Alıştırmalar:
[1] Okuma parçasına göre şu ifadelerin doğru olup olmadığını evet ya da hayır ile belirtin ve her cevabı parçadan birebir alıntıyla destekleyin: (a) Zamandan ve devirden şikâyet etmek doğrudur. (b) Her mensubiyet mesuliyet de doğurur. (c) Allah, Kur’an’da bize genellikle "Ey Miskinler!" diye seslenmiştir.
[2] Okuma parçasından yararlanarak şu soruları cevaplayın:
(a) Kur’an’da övülen kavim için hangi sure ve ayet gösterilmiştir?
(b) Tevrat'a göre Allah, İsrailoğullarına çoğunlukla hangi ifadeyle seslenmiştir?
(c) Münafıkûn Suresi'nden yapılan alıntıya göre izzetin kime ait olduğunu kimler bilmez?
[3] Okuma parçasındaki "Unutulmamalıdır ki, her mensubiyet, mesuliyet de doğurur." cümlesini İngilizceye çevirin.

Allah’ın bize şu çok büyük lütfuna, keremine, inamına ve ihsanına bakar mısınız? O bizi ahir zaman toplumu kılarak, yaratılmışların en üstünü ve en şereflisi olan o Âhir Zaman Peygamberi’ne ümmet eylemiş, Kitabında ümmetlerin en hayırlısı olarak nitelemiştir. Bu büyük onura ve şerefe ilave olarak da bizi, Kur’an’da övdüğü, seçtiği, sevdiği, lütuf ve ihsanlarda bulunmayı vaat ettiği (Maide Suresi, Ayet: 54) bir kavme (Türk Milletine) mensup kılarak dünyaya getirmiştir. Dolayısıyla, hele de bizim gibi çok bahtlı, talihli, kısmetli bir ümmet, millet, toplum ve neslin, zamandan, devirden, dönemden şikayet etmesi asla doğru değildir, bize de hiç yakışmaz. Bize düşen, bunun şuuruna varmak, bu mensubiyetin gerektirdiği görev ve sorumluluklarımızı yerine getirmeye; bu bahta, talihe, kadere ve kısmete layık olmaya; o cehd, gayret ve çaba içerisinde olmaktır. Bu hepimizin boynunun borcudur. Unutulmamalıdır ki, her mensubiyet, mesuliyet de doğurur. Bu mensubiyetin doğurduğu mesuliyetleri, görev ve sorumlulukları yerine getirebilenlere, bu yolda çalışanlara ne mutlu!

MUHAMMED ÜMMETİNİN ÜSTÜNLÜKLERİ

Allah, Kur’an’da Peygamberimizin ümmetini, yani bizi kendisine muhatap kabul etmiş, Kur’an’da bize genellikle: ‘Ey İman Edenler!’ şeklinde, onur bahşedici ifadelerle seslenmiştir. Bu ne büyük bir şeref! Hâlbuki örneğin Tevrat, Allah’ın İsrailoğullarına hitap ederken çoğunlukla: ‘Ey Miskinler!’ gibi aşağılayıcı ifadelerle seslendiğini haber verir. Ayrıca Allah, Kur’an’da izzeti, onuru ve vakarı, Kendisi ve Resulünden sonra bu dinin müminlerine, yani Müslümanlara has ve layık kıldığını da açıkça beyan eder: “Asıl izzet (şeref, üstünlük, güç, kuvvet, onur, zafer, haysiyet), Allah’a, Peygamberine ve müminlere aittir. Fakat münafıklar, bunu bilmezler (Münafıkûn Suresi, Ayet: 8).”

Mevcut Veriler:
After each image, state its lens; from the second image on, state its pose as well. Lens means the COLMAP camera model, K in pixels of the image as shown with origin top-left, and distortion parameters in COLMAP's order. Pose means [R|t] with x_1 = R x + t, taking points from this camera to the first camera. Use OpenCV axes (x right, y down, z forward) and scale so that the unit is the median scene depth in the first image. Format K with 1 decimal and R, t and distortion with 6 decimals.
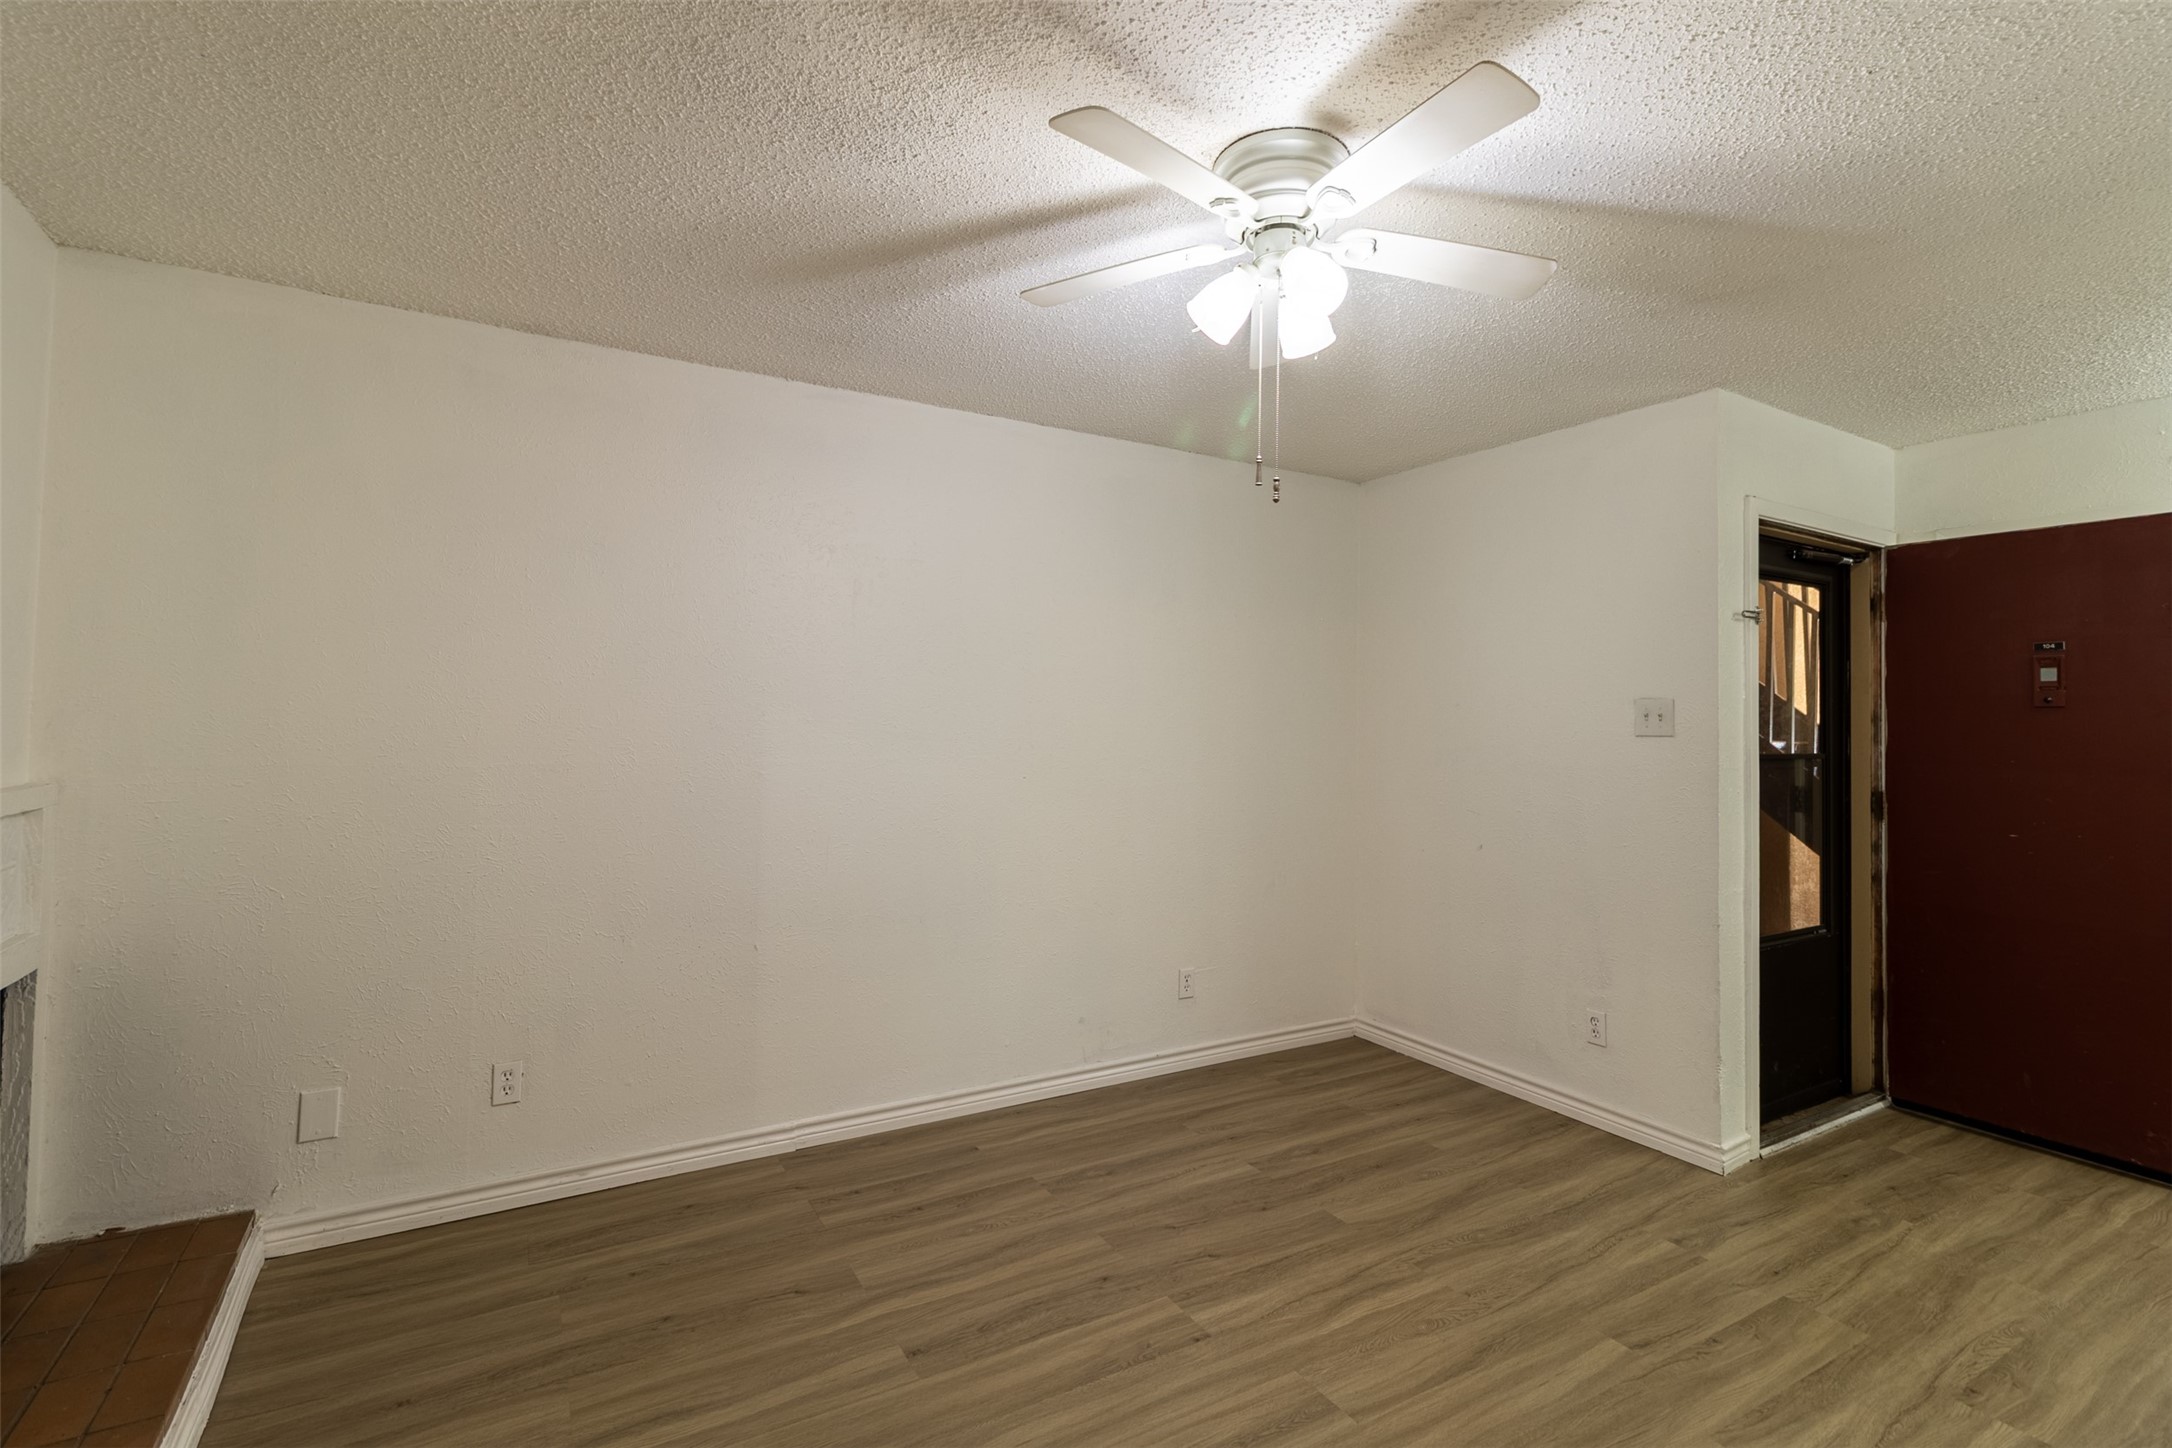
lens RADIAL K [[1007.2, 0, 1143.3], [0, 1007.2, 696.0], [0, 0, 1]] dist [0.002850, 0.000507]
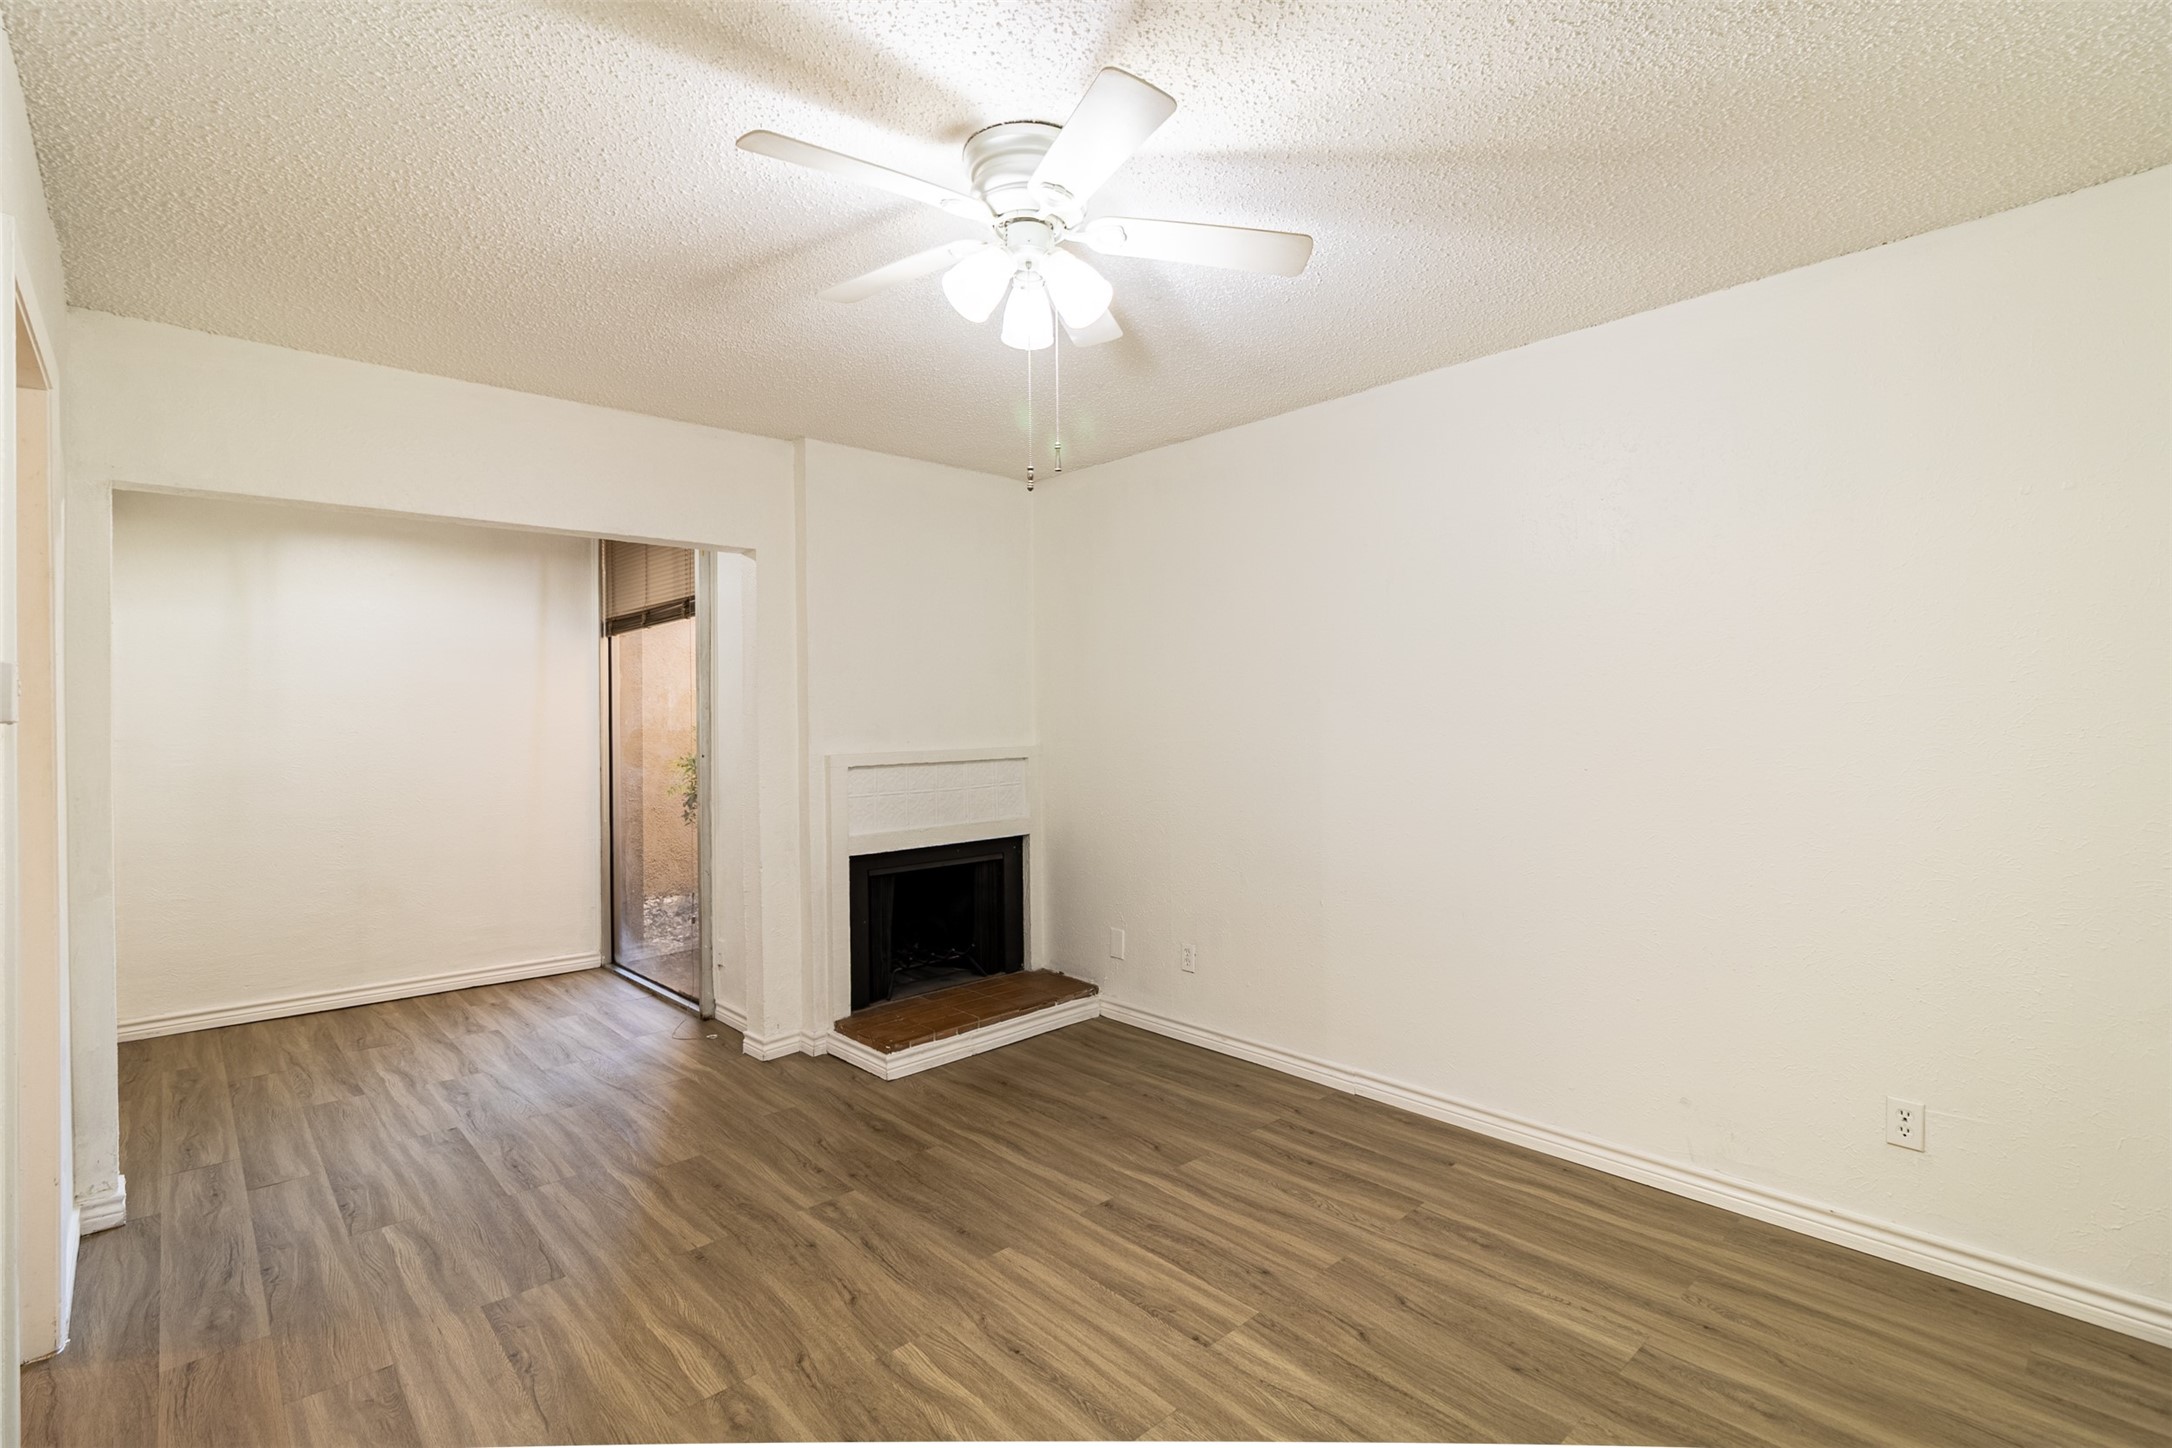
lens RADIAL K [[1007.2, 0, 1071.7], [0, 1007.2, 713.5], [0, 0, 1]] dist [0.002850, 0.000507]
pose [[0.175775, -0.016854, -0.984286, 0.837520], [0.043695, 0.999002, -0.009302, 0.034497], [0.983460, -0.041374, 0.176336, 0.618068]]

Cevap Anahtarı:
[1]
(a) Hayır: "zamandan, devirden, dönemden şikayet etmesi asla doğru değildir"
(b) Evet: "her mensubiyet, mesuliyet de doğurur"
(c) Hayır: "Kur’an’da bize genellikle: ‘Ey İman Edenler!’ şeklinde, onur bahşedici ifadelerle seslenmiştir"

[2]
(a) Maide Suresi, Ayet: 54
(b) ‘Ey Miskinler!’
(c) Münafıklar

[3] It must not be forgotten that every belonging also brings responsibility.